#### [Problem details]
Return the stretch of the records from their beginning through the line containing "Под старину", inclusive, reproducing each line without any alteration. Include no other lines.

[Transcribed page contents]
###
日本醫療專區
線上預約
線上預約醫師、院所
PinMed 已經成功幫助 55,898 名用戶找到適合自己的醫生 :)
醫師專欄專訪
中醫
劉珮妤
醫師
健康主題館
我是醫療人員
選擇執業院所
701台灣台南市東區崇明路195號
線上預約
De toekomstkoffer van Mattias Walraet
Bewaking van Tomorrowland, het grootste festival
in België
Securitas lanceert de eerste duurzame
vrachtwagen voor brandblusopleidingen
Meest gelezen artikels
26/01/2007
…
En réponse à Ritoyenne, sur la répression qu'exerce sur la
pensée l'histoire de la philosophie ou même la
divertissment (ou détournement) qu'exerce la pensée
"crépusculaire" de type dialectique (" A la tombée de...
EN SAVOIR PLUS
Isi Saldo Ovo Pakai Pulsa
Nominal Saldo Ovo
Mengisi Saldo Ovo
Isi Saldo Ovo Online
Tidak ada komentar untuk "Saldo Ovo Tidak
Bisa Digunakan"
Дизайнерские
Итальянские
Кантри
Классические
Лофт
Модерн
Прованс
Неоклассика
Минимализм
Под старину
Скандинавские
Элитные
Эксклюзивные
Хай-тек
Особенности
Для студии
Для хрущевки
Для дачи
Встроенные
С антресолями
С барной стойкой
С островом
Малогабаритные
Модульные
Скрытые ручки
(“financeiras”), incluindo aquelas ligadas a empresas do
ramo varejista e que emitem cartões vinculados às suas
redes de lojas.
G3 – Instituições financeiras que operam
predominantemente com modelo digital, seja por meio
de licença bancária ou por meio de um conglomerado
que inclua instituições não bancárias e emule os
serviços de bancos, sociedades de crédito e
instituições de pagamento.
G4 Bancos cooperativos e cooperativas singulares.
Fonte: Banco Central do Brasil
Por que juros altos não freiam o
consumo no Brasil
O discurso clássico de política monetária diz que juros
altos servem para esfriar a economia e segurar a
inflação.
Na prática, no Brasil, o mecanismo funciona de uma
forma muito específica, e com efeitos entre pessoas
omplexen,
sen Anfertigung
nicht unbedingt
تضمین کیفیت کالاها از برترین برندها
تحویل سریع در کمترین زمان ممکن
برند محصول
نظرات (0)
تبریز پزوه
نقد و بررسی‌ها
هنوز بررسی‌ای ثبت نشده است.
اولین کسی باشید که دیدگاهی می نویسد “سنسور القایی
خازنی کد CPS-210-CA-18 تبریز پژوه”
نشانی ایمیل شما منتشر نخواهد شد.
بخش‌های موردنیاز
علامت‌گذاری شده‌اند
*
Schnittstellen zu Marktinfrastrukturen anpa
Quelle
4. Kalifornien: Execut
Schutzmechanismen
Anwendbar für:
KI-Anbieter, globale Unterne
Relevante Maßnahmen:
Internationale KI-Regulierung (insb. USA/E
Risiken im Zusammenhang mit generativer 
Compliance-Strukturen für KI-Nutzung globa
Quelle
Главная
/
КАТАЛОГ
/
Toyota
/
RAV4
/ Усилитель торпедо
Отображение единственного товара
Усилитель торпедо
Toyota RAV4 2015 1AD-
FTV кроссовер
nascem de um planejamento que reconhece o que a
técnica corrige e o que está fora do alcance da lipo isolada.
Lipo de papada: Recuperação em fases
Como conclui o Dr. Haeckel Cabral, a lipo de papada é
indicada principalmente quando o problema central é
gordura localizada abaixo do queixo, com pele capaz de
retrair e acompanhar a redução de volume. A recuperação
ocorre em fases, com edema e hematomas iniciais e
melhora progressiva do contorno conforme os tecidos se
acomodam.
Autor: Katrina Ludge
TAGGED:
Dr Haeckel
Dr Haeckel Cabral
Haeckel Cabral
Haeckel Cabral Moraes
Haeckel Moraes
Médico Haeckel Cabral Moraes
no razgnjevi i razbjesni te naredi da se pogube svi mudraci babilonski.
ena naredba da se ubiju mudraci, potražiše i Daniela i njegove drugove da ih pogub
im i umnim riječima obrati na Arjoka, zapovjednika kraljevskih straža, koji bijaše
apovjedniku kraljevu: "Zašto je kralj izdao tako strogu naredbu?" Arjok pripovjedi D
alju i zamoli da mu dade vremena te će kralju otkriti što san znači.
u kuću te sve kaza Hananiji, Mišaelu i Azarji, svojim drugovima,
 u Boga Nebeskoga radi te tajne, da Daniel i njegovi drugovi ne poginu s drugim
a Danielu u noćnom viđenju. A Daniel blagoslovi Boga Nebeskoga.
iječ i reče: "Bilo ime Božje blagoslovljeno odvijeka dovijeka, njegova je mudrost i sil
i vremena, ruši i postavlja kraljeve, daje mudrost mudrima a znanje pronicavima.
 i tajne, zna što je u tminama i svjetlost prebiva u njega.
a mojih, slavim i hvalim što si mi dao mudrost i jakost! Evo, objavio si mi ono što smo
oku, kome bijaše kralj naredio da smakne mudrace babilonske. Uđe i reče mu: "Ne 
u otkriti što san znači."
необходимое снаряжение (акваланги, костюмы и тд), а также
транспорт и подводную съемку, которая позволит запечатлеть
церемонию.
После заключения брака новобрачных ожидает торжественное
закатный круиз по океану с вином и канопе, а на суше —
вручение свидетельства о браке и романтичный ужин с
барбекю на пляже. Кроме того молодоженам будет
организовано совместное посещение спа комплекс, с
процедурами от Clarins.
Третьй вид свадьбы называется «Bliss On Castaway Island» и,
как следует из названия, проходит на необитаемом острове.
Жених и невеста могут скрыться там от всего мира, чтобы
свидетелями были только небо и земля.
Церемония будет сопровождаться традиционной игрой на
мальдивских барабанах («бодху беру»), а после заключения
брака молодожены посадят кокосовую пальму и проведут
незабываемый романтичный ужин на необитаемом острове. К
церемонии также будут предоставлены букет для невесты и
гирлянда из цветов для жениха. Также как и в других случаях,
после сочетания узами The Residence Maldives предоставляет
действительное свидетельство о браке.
###
#### [Solution to the problem]
日本醫療專區
線上預約
線上預約醫師、院所
PinMed 已經成功幫助 55,898 名用戶找到適合自己的醫生 :)
醫師專欄專訪
中醫
劉珮妤
醫師
健康主題館
我是醫療人員
選擇執業院所
701台灣台南市東區崇明路195號
線上預約
De toekomstkoffer van Mattias Walraet
Bewaking van Tomorrowland, het grootste festival
in België
Securitas lanceert de eerste duurzame
vrachtwagen voor brandblusopleidingen
Meest gelezen artikels
26/01/2007
…
En réponse à Ritoyenne, sur la répression qu'exerce sur la
pensée l'histoire de la philosophie ou même la
divertissment (ou détournement) qu'exerce la pensée
"crépusculaire" de type dialectique (" A la tombée de...
EN SAVOIR PLUS
Isi Saldo Ovo Pakai Pulsa
Nominal Saldo Ovo
Mengisi Saldo Ovo
Isi Saldo Ovo Online
Tidak ada komentar untuk "Saldo Ovo Tidak
Bisa Digunakan"
Дизайнерские
Итальянские
Кантри
Классические
Лофт
Модерн
Прованс
Неоклассика
Минимализм
Под старину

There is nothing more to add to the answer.